# RECORDS PROVIDED start
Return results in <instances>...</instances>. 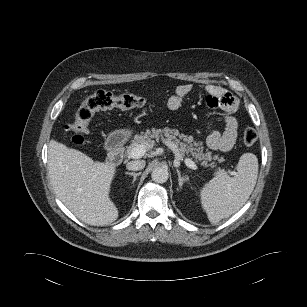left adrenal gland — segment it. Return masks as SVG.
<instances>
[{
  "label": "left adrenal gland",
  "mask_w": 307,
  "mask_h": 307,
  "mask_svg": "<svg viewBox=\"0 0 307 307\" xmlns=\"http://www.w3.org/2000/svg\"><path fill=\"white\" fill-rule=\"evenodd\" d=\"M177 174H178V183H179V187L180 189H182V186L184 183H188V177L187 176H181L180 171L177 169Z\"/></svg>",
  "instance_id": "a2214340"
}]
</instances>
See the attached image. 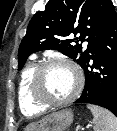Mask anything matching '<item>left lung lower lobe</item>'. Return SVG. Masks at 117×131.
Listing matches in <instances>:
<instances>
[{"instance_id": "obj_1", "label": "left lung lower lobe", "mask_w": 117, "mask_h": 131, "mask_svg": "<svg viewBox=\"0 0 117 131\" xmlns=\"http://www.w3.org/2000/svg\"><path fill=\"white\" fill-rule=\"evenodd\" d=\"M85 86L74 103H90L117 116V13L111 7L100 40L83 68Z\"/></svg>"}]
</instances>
# RECORDS PROVIDED end
# RECORDS PROVIDED start
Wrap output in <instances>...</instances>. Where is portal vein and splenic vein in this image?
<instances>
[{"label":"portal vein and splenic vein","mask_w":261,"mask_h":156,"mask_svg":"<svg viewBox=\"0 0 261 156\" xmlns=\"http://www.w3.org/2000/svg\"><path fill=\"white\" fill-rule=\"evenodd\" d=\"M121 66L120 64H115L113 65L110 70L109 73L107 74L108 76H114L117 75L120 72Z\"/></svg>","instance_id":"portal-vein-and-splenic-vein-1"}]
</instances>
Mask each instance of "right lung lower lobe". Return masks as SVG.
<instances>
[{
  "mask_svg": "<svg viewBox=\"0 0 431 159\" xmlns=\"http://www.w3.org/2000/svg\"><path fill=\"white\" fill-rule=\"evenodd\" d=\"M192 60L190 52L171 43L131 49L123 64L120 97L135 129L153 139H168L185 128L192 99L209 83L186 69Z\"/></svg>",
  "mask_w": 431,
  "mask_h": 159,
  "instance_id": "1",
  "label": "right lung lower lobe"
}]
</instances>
# RECORDS PROVIDED end
# RECORDS PROVIDED start
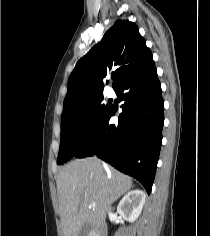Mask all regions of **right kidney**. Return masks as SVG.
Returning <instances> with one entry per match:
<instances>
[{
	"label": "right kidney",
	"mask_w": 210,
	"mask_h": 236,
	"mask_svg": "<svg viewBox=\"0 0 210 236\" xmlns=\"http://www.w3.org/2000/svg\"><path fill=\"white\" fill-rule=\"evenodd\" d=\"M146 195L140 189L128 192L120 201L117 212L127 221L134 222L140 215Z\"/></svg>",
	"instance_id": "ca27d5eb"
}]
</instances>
# RECORDS PROVIDED end
▸ OBJECTIVE
Format the lines of the records, from the line that contains "Mask all regions" through the line that contains "195L140 189L128 192L120", as a JSON list of strings with one string per line, skipping blank lines. Leave the pictures out of the answer.

▸ EXERCISE SOLUTION
[
  "Mask all regions of **right kidney**. Return masks as SVG.",
  "Returning <instances> with one entry per match:",
  "<instances>",
  "[{",
  "\t\"label\": \"right kidney\",",
  "\t\"mask_w\": 210,",
  "\t\"mask_h\": 236,",
  "\t\"mask_svg\": \"<svg viewBox=\\\"0 0 210 236\\\" xmlns=\\\"http://www.w3.org/2000/svg\\\"><path fill=\\\"white\\\" fill-rule=\\\"evenodd\\\" d=\\\"M146 195L140 189L128 192L120 201L117 212L127 221L134 222L140 215Z\\\"/></svg>\","
]